Reputation: 3897
My database has information about documents, where each document has a category, e.g.
PREFIX rdfs: <http://www.w3.org/2000/01/rdf-schema#>
PREFIX: <http://example.com>
:doc1 :hasCategory :category1 .
:category1 rdfs:label "Law" .
There are about 100k statements like this.
Running a simple query to get counts of documents per category:
SELECT ?category (count(distinct ?doc) as ?count) WHERE {
?doc :hasCategory ?category .
} GROUP BY ?category
takes about 0.1s to run.
But to return the category labels as well:
SELECT ?category ?label (count(distinct ?doc) as ?count) WHERE {
?doc :hasCategory ?category .
?category rdfs:label ?label .
} GROUP BY ?category ?label
this query takes more than 7s to run.
Why would the difference be so large, and is there a more optimised query I can use to get the labels?
Upvotes: 3
Views: 407
Reputation: 1193
GraphDB versions before 8.6 release implement the GROUP BY operation with a naive LinkedHashMap, where the hash key is composed of all elements part of the projection. To calculate the hashcode the engine will translate the internal identifier to a RDF value. If the strings are longer, they will be read from an external collection resulting an extra disk operation and additional CPU to calculate the hashcode.
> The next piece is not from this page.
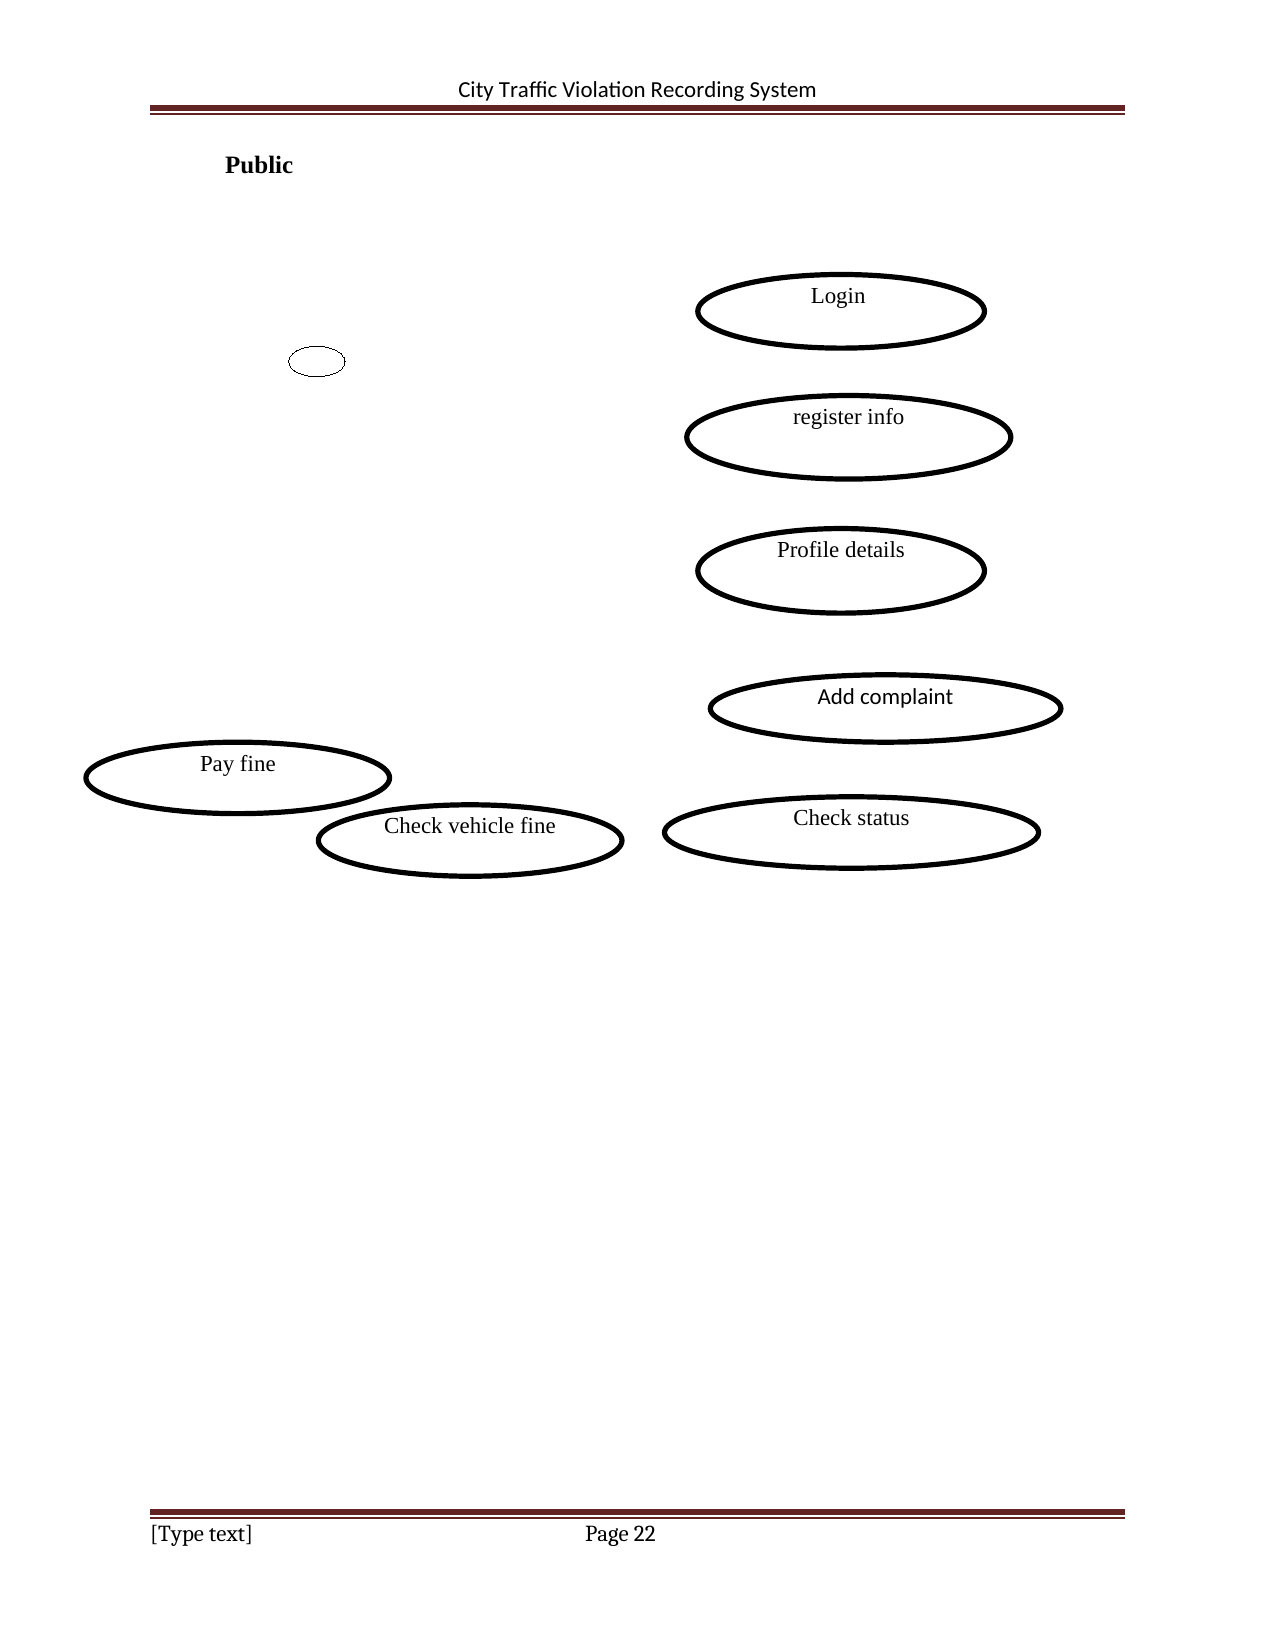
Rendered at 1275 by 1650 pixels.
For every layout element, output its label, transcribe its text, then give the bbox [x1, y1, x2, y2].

text Public [150, 150, 1125, 179]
The only way to optimise the query is to switch to GraphDB 8.6 (currently it's a late release candidate), which implements a more optimised aggregate algorithm or reduce the GROUP BY projection like you did in your answer.
Upvotes: 2
Reputation: 3897
I found I can get the desired result in 0.2s with the following query:
SELECT ?category (sample(?lbl) as ?label) ?count WHERE {
?category rdfs:label ?lbl .
{
SELECT ?category (count(distinct ?doc) as ?count) WHERE {
?doc :hasCategory ?category .
} GROUP BY ?category
}
} GROUP BY ?category ?count
But I don't really understand why it's more efficient.
Upvotes: 3